Another motive, said Mill Valley attorney Brenda Grantland, might be to dissipate a defendant's resources in the event charges are filed later.

'If everything you've got is seized in a civil forfeiture, and they come along later with a prosecution, you have limited resources with which to mount an effective defense,' said Grantland, an expert on federal forfeiture law.

Federal prosecutors have refused to talk on the record about the Marino case.

But privately, they acknowledge Marino's high public profile made him tough for them to ignore.

'Whatever else may be said of Mr. Marino,' said one source, 'he was tugging on Superman's cape.'

Speaking not about the Marino matter but in general terms, U.S. Attorney McGregor Scott said 'federal law enforcement has attempted to find a balance in the conflict between state and federal law.'

'In instances where the law is clearly being violated,' Scott said, 'federal law enforcement is quite obviously left with no choice but to vigorously enforce the law.'

How vigorously may hinge on the judicial fate of two severely ill Northern California women.

The women, Angel Raich of Oakland and Diane Monson of Oroville, have sued to block federal interference with their pot supplies, contending the government lacks the power to regulate medical pot in cases where its cultivation and use do not involve interstate commerce.

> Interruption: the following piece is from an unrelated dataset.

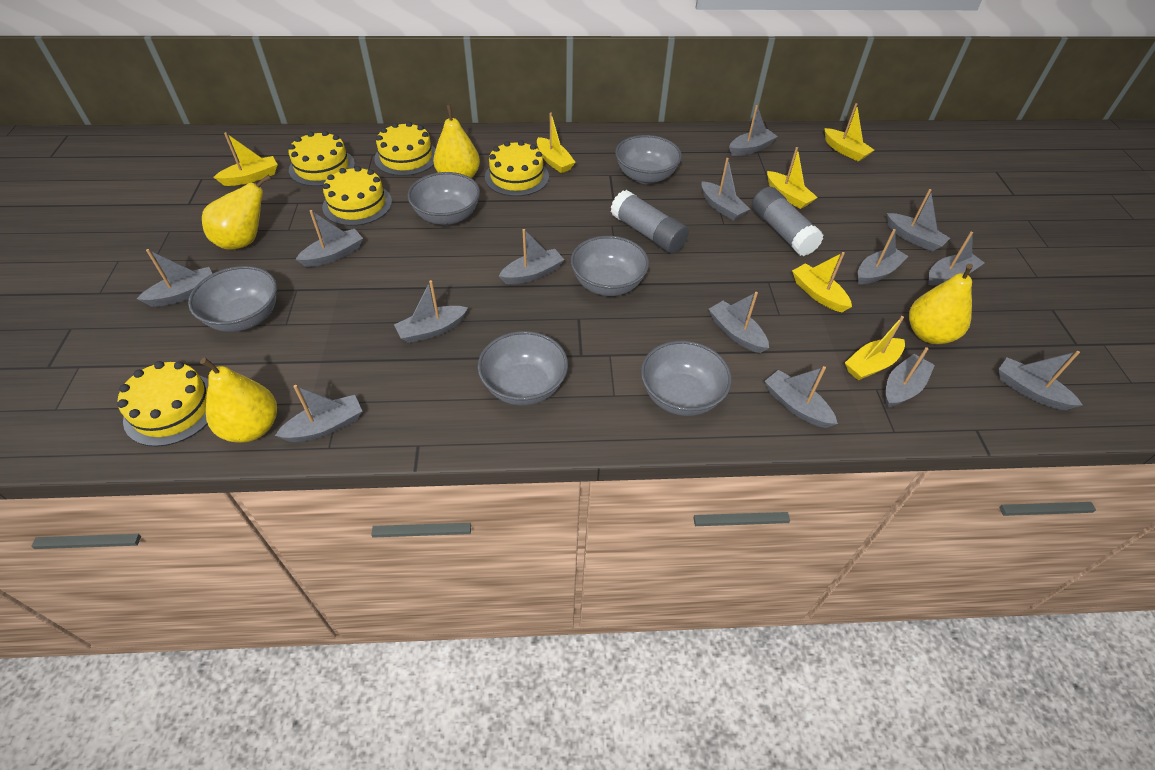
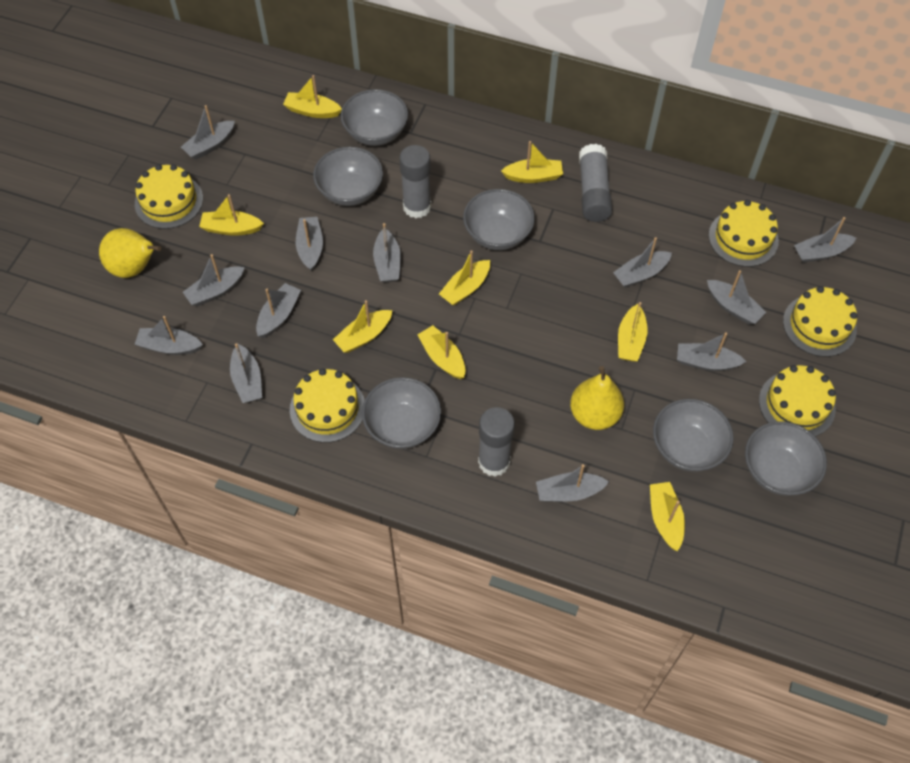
grey boat: [137,249,213,307] [275,385,362,442] [295,210,363,267] [394,280,468,343] [499,229,564,284] [702,158,750,221] [709,292,769,353] [729,105,778,156] [765,366,838,428] [858,229,909,285] [886,347,935,408] [887,189,950,251] [928,232,984,286] [999,351,1082,410] = 14 -> [134,316,203,355] [181,105,235,159] [183,254,245,306] [230,343,262,403] [256,283,301,338] [296,217,323,271] [373,223,401,283] [536,464,609,502] [613,237,672,288] [677,332,746,371] [707,270,766,324] [794,217,856,263] = 12
grey glue stick: [611,190,689,254] [752,187,823,256] = 2 -> [399,145,431,218] [478,407,515,477] [579,144,612,222] = 3
yellow boat: [214,132,278,186] [537,113,576,173] [767,147,818,209] [792,252,852,312] [824,103,874,162] [845,316,905,380] = 6 -> [199,194,264,236] [283,75,342,118] [333,300,393,353] [417,325,465,379] [439,250,490,306] [501,141,563,183] [618,302,648,362] [650,482,685,551] = 8
yellow pear: [200,358,277,443] [202,175,271,250] [433,105,480,178] [909,264,973,344] = 4 -> [99,228,161,278] [570,366,624,430] = 2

Both women suffer from incurable ailments and use marijuana to alleviate their symptoms.

The 9th Circuit sided with the women last year, and the Supreme Court agreed to hear the government's appeal during the high court's session that starts next month.

In the meantime, government sources said, federal prosecutors are treading softly in seeking criminal convictions in medical marijuana cases while 'waiting for Raich.'

In one such case, an El Dorado County doctor and her attorney husband who had recommended marijuana for sick people and dispensed the drug had their patient and client records seized in 2001 by the DEA.

In the three years since, Dr. Mollie Fry and Dale Schafer have not been charged, nor have their assets been seized, other than the records.

But Supreme Court decisions sometime raise more questions than they answer, and it is unclear in the Raich case whether the justices will touch on those who formally dispense medical marijuana, or narrow a decision to those who use it.

All of which gives Richard Marino cause for concern.

'I did this to provide a safe place for people to get medical marijuana,' he said. 'I'm sick about this whole thing.